● **About this task**:
The output must be exactly the lines from the "index tip: (161, 124)" line through the end of the listing below, with no picture included.

● **Record extracts**:
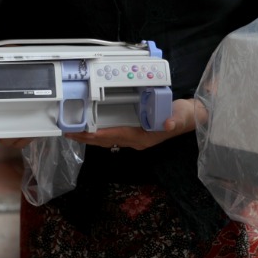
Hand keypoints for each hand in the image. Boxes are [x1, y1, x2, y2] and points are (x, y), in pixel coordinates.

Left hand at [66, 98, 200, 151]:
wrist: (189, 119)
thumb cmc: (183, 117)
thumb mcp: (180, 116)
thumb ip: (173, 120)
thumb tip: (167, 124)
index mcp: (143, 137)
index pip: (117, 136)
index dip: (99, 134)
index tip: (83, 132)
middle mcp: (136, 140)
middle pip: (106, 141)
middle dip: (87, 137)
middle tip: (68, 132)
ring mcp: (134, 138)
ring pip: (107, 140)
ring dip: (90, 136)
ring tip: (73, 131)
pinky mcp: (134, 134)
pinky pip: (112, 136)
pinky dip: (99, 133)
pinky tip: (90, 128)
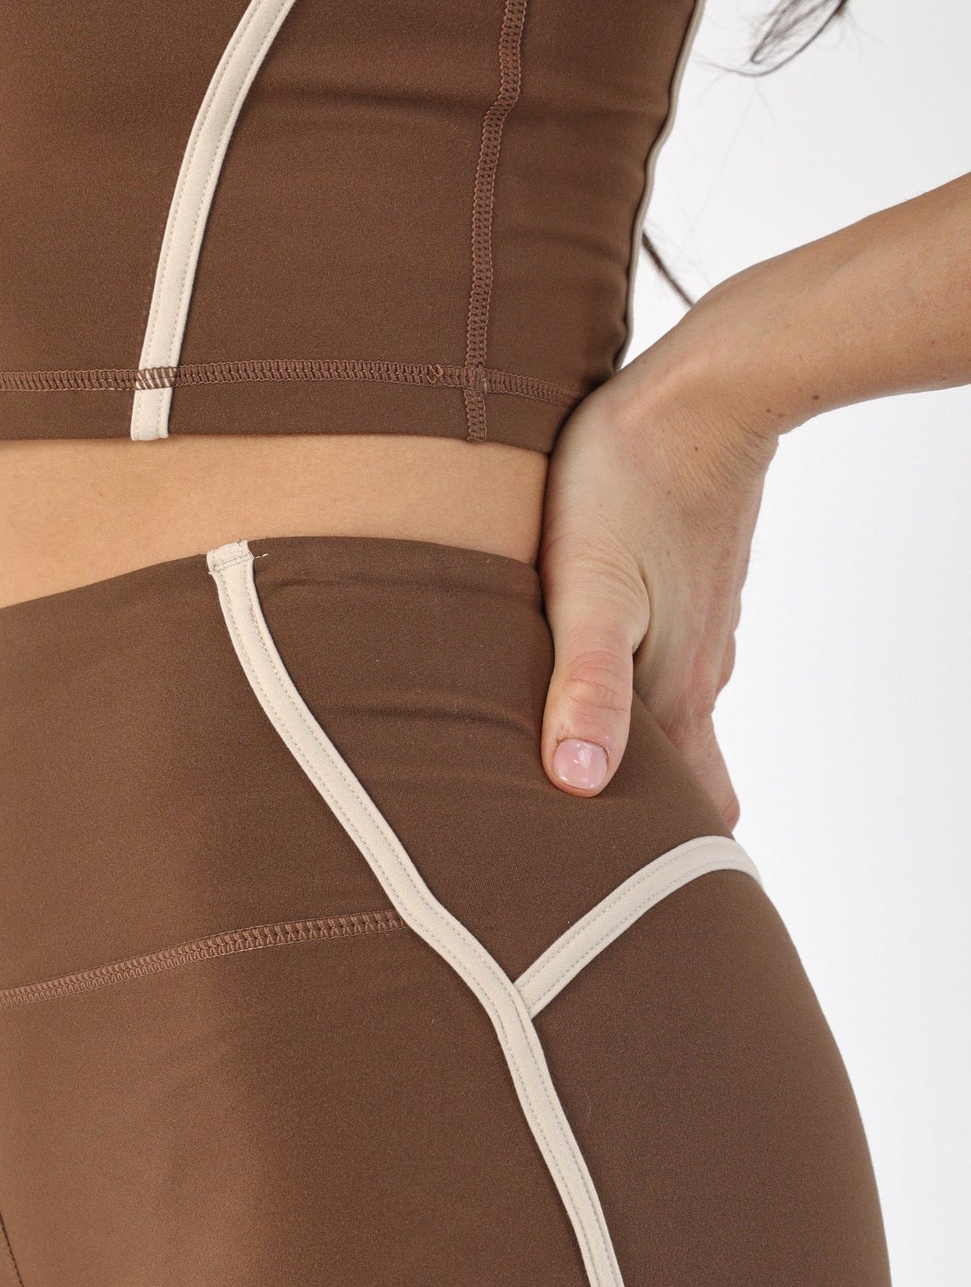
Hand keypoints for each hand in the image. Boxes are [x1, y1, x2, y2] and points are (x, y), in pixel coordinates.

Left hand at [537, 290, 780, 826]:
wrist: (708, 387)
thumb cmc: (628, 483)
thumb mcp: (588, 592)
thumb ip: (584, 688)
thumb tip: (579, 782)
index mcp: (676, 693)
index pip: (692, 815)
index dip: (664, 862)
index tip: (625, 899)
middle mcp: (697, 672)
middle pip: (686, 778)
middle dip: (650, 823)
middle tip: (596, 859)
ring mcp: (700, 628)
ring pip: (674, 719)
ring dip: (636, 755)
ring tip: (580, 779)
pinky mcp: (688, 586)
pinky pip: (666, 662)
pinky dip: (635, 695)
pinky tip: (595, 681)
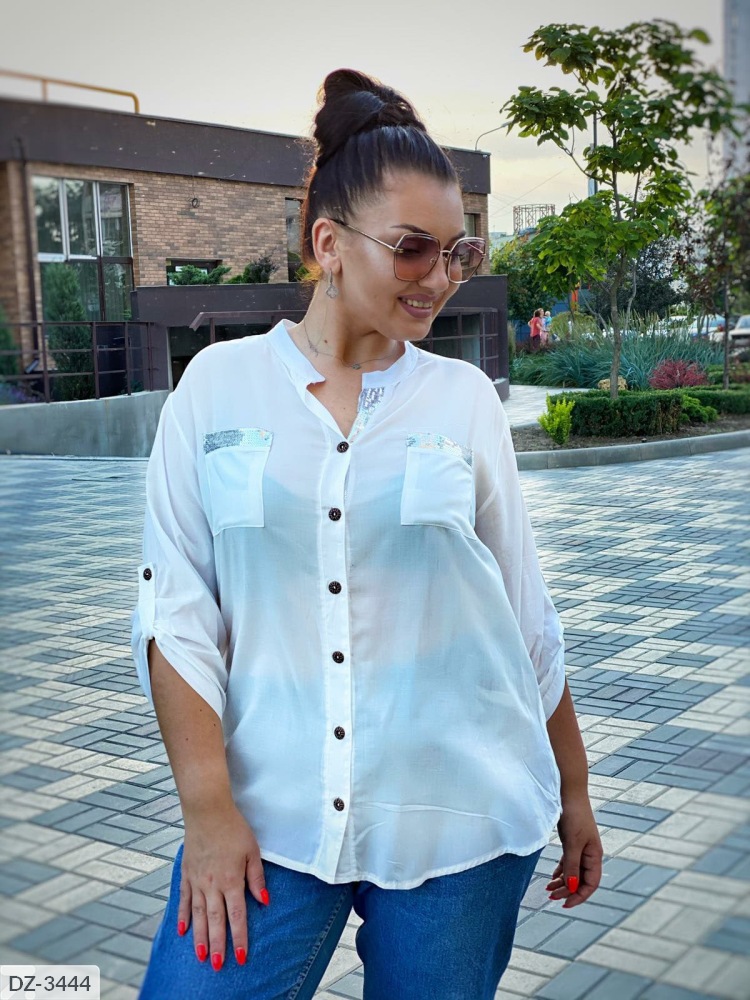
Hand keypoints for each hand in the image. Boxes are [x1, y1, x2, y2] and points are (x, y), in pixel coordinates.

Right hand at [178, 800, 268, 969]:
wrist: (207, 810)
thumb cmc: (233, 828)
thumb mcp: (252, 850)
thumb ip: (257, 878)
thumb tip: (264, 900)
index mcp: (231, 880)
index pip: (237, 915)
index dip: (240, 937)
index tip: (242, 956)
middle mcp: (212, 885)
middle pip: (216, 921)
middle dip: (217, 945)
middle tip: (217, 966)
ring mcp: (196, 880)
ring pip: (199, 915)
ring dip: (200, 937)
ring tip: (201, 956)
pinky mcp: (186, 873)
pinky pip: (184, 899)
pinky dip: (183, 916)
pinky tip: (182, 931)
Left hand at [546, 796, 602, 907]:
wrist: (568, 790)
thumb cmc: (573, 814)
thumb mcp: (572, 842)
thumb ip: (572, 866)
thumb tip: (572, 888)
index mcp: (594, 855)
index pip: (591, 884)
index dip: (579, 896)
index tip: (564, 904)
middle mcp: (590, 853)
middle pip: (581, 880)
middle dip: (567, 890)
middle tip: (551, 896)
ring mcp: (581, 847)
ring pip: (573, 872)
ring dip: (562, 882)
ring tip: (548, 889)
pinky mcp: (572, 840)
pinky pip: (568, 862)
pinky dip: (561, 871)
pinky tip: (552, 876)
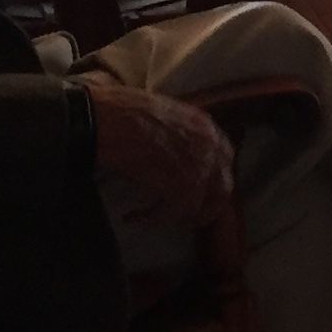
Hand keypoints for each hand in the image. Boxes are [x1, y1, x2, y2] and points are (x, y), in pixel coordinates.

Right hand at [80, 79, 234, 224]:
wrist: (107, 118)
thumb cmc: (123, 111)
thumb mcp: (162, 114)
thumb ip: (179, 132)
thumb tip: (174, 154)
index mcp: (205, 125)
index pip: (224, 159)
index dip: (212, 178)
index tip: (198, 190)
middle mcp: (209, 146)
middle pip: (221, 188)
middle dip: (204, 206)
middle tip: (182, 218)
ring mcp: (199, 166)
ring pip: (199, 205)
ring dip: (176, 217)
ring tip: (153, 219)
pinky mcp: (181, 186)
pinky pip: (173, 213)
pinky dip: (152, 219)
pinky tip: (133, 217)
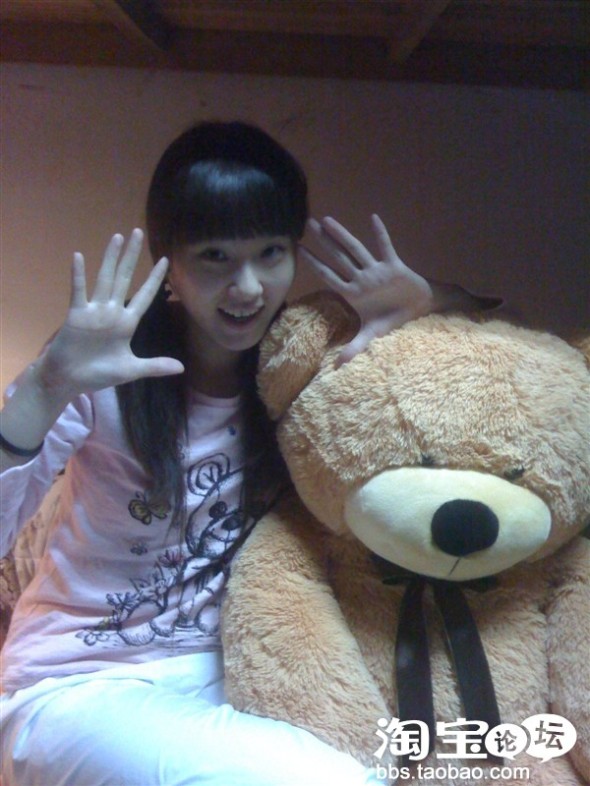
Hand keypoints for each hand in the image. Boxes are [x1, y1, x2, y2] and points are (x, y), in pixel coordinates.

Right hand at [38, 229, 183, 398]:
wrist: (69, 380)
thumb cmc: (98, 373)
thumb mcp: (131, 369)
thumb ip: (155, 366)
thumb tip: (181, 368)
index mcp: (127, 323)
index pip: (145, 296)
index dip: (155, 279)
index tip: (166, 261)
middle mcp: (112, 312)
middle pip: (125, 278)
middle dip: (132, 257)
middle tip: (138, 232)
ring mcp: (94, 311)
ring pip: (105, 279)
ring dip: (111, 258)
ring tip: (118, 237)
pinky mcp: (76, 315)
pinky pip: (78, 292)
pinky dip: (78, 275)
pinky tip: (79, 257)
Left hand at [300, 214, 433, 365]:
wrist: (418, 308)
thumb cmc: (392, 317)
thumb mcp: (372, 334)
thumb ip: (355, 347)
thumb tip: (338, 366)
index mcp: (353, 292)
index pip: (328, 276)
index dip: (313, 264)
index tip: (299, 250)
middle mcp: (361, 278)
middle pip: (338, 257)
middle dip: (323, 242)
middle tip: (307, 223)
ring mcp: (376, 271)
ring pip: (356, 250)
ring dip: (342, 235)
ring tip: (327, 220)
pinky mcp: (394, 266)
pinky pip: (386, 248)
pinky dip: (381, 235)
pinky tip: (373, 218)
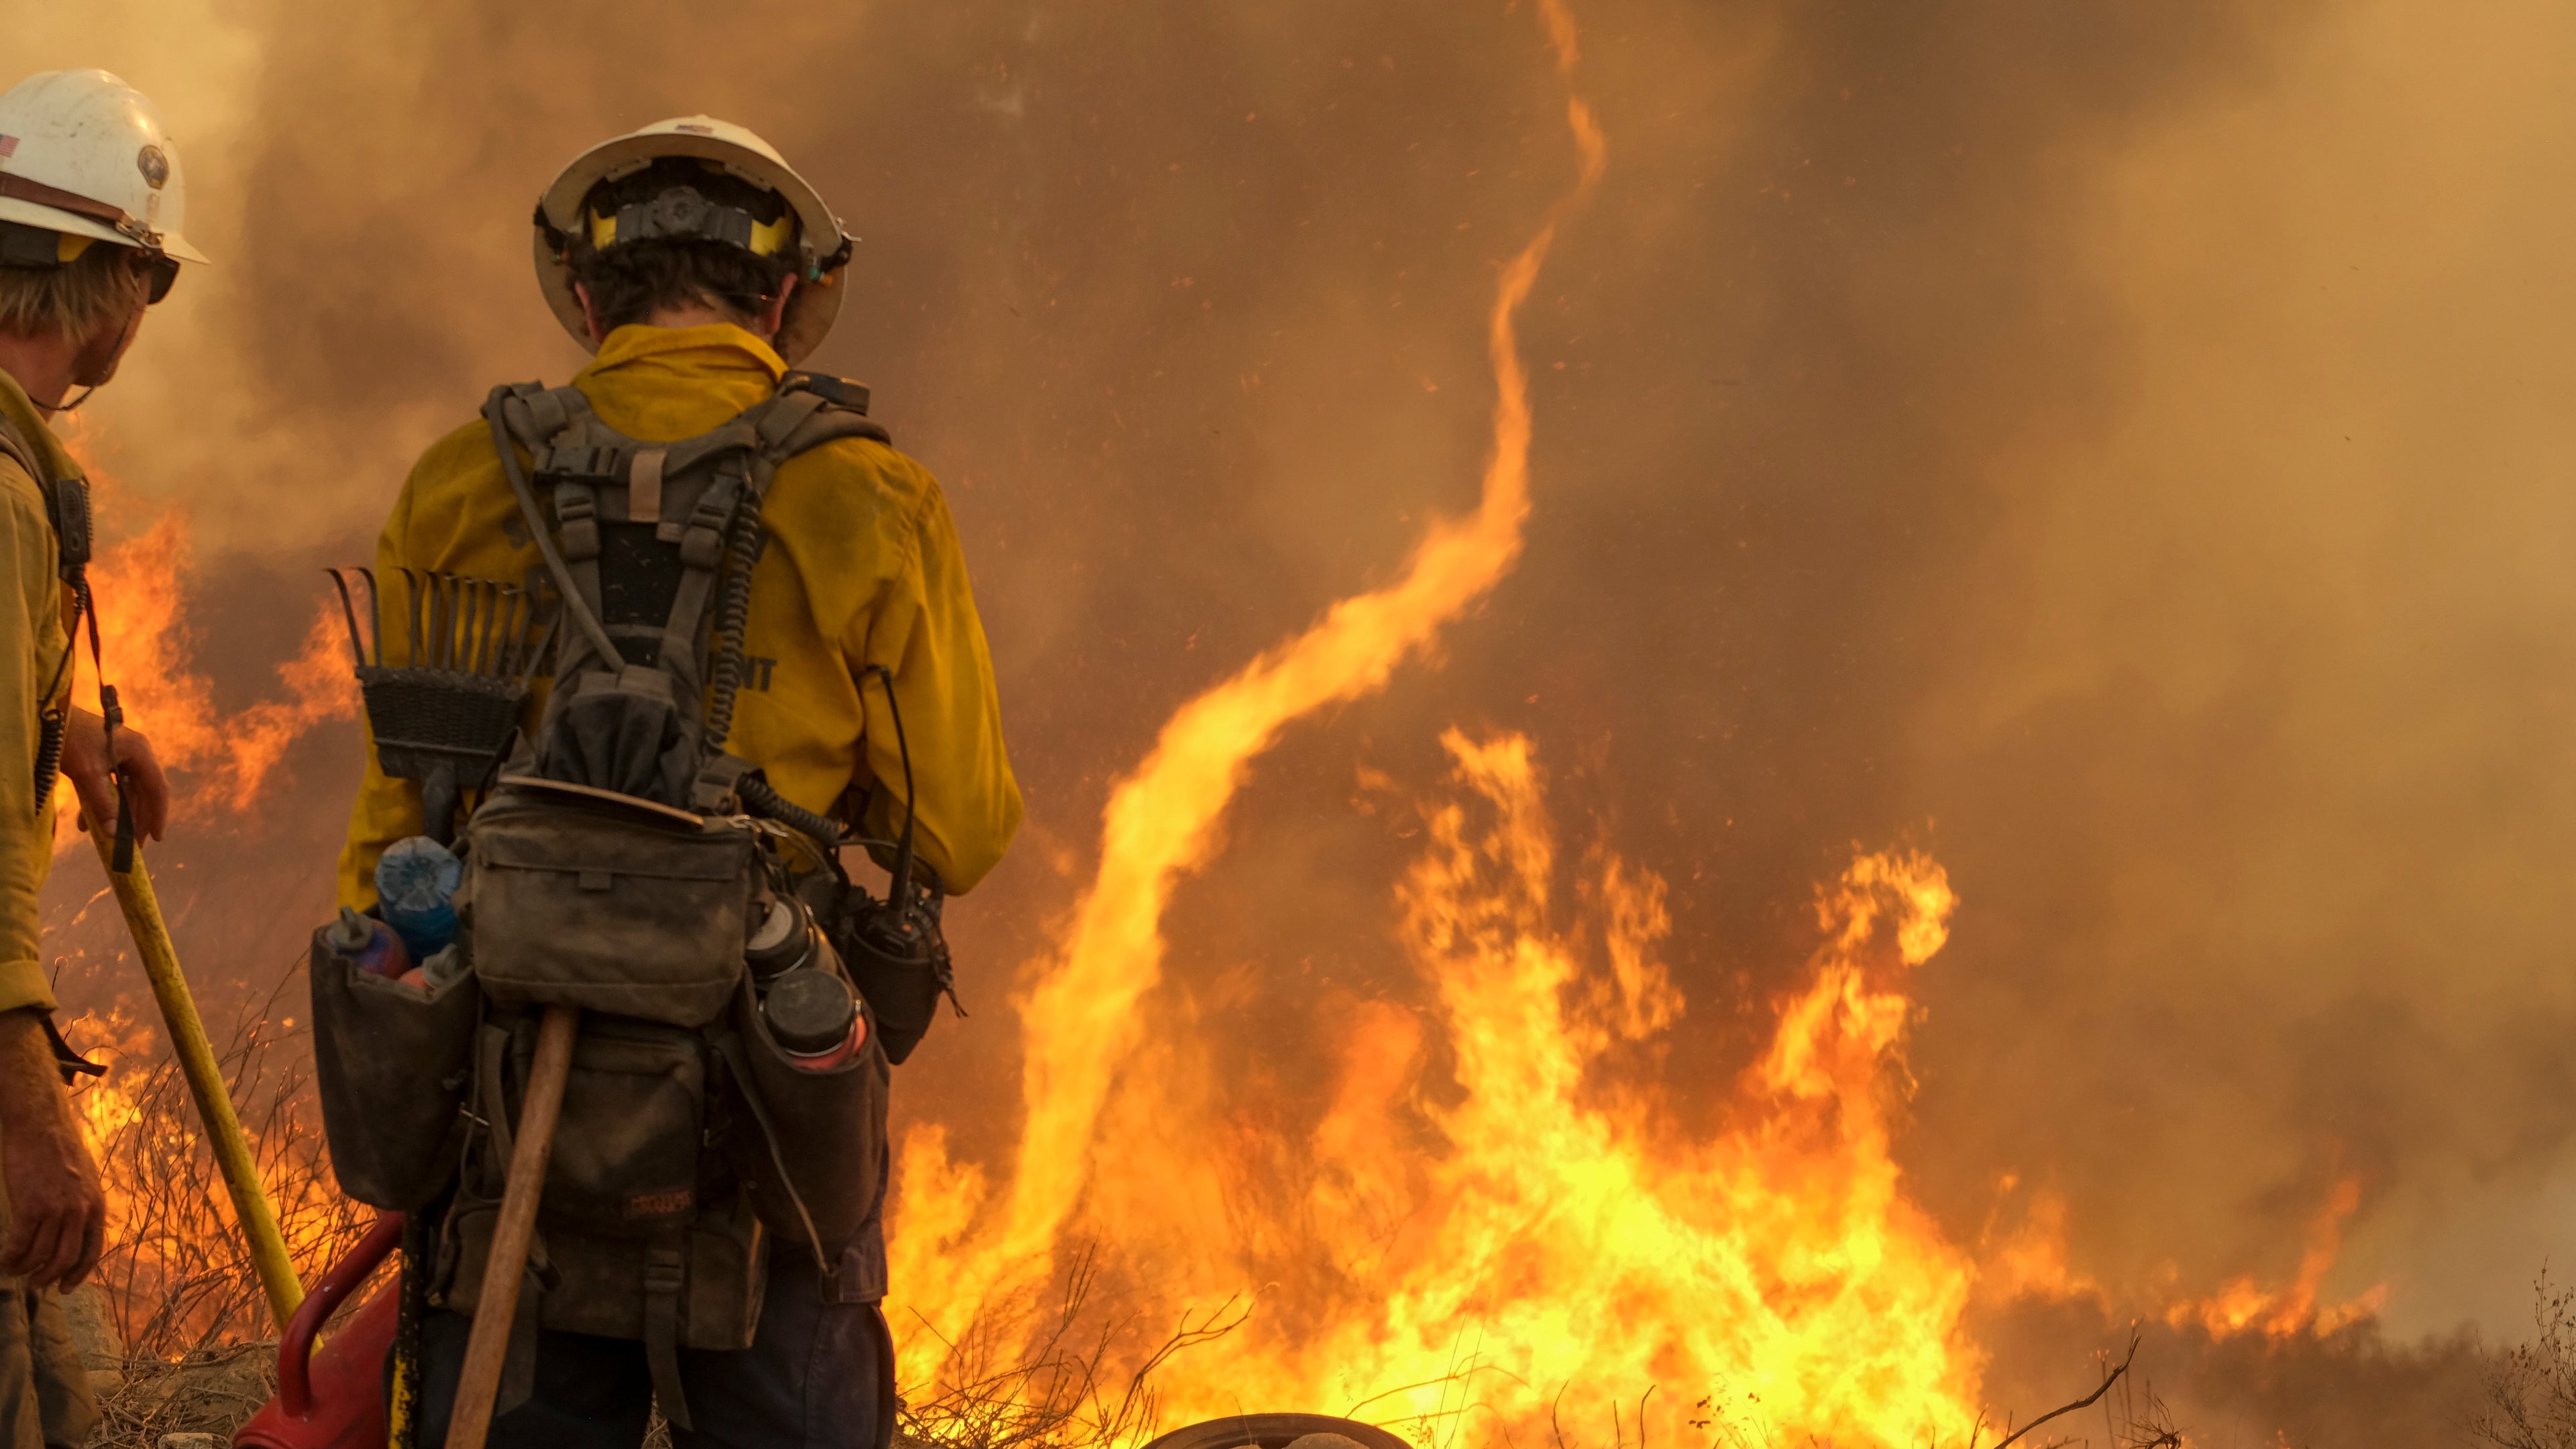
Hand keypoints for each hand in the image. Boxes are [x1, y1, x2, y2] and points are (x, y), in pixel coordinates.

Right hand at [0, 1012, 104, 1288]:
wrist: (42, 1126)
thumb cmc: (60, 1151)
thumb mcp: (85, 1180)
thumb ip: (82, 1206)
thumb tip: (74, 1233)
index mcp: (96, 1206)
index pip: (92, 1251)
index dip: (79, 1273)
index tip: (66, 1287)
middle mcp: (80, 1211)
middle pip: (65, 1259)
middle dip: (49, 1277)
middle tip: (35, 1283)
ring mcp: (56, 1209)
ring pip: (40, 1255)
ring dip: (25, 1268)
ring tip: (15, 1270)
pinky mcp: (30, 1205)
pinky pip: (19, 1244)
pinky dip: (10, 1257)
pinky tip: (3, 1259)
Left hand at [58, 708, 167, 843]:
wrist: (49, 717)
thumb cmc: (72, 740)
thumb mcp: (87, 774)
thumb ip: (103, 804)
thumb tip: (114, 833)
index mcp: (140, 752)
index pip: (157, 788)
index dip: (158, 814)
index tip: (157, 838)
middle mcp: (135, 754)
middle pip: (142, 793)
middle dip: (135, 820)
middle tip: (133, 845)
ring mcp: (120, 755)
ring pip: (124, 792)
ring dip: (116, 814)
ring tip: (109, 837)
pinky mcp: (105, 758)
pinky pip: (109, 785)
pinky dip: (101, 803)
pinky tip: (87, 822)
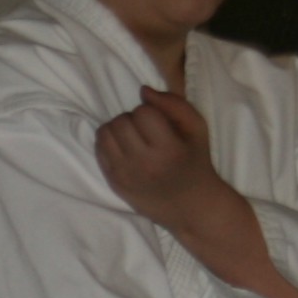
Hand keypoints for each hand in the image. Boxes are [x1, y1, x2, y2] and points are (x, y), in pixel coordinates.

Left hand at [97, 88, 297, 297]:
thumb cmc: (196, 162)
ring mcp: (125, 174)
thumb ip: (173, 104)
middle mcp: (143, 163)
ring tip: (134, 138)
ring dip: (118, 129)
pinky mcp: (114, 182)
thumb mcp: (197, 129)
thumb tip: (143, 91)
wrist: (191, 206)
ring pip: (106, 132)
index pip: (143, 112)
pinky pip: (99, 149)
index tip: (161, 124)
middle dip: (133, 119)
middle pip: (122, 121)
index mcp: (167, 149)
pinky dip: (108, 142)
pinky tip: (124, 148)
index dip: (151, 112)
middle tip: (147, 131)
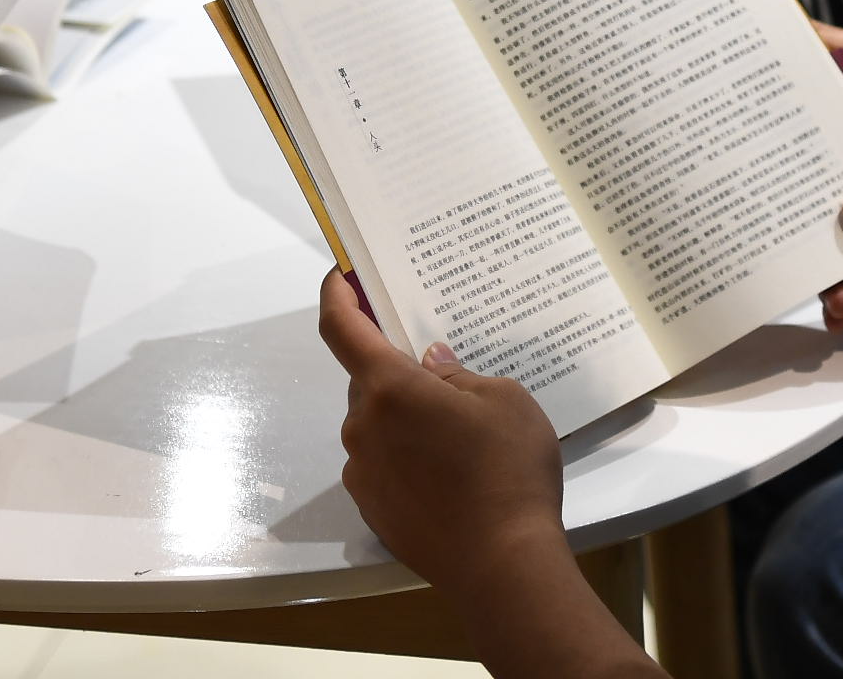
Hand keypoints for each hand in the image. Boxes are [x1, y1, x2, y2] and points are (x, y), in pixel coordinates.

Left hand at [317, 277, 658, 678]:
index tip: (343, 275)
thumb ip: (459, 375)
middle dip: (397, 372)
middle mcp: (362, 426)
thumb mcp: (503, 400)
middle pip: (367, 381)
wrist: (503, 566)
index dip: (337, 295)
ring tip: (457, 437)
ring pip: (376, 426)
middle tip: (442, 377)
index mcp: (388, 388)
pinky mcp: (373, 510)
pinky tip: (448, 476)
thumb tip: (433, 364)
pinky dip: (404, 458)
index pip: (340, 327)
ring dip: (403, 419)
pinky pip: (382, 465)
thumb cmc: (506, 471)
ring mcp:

● **Solution**:
index tip: (161, 124)
middle dip: (133, 119)
middle pip: (122, 121)
index mcp: (167, 149)
pinky dip: (108, 142)
pinky tip: (124, 148)
index dip: (151, 112)
middle tip: (147, 131)
Hand keypoints for each hand in the image. Boxes are [x1, y1, x2, y2] and points are (x, y), in pixel coordinates.

Left hand at [317, 277, 658, 678]:
index tip: (343, 275)
thumb ip: (459, 375)
middle dip: (397, 372)
middle mcp: (362, 426)
thumb mcp: (503, 400)
middle pip: (367, 381)
wrist: (503, 566)
index dip: (337, 295)
ring tip: (457, 437)
ring pip: (376, 426)
middle tip: (442, 377)
index mcp: (388, 388)
pinky mcp: (373, 510)
pinky tip: (448, 476)
thumb tip: (433, 364)
pinky dip: (404, 458)
index pip: (340, 327)
ring dip: (403, 419)
pinky pip: (382, 465)
thumb cmc: (506, 471)
ring mcp:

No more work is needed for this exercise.